*** Data for this exercise Section Begins ***
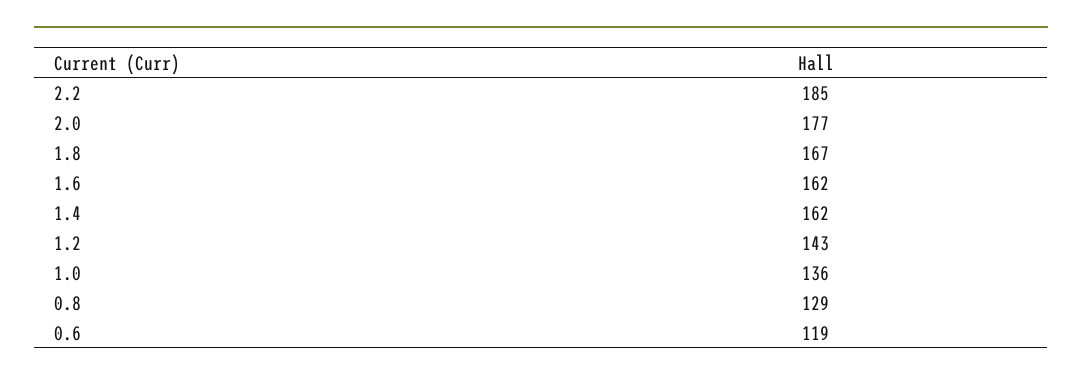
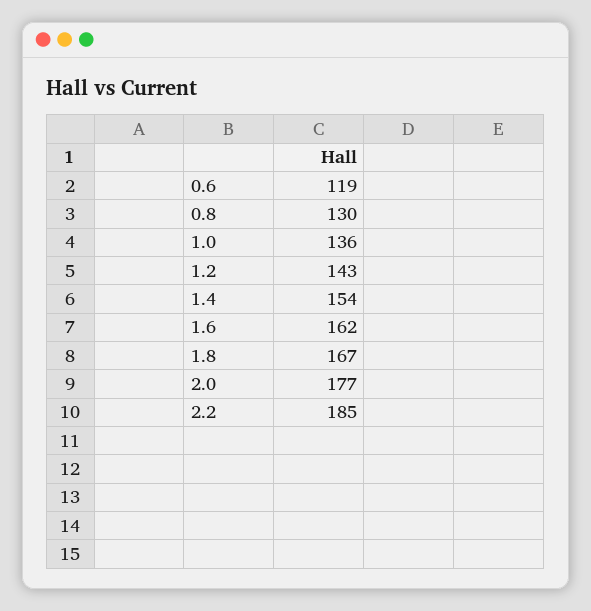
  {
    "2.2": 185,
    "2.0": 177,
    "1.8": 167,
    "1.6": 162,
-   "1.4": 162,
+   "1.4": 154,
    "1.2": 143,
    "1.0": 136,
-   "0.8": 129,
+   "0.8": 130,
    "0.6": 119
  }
*** Data for this exercise Section Ends ***
__Task to complete__. A word-for-word copy of all the data is required, minus the pictures.

__Your solution__.
  {
    "2.2": 185,
    "2.0": 177,
    "1.8": 167,
    "1.6": 162,
-   "1.4": 162,
+   "1.4": 154,
    "1.2": 143,
    "1.0": 136,
-   "0.8": 129,
+   "0.8": 130,
    "0.6": 119
  }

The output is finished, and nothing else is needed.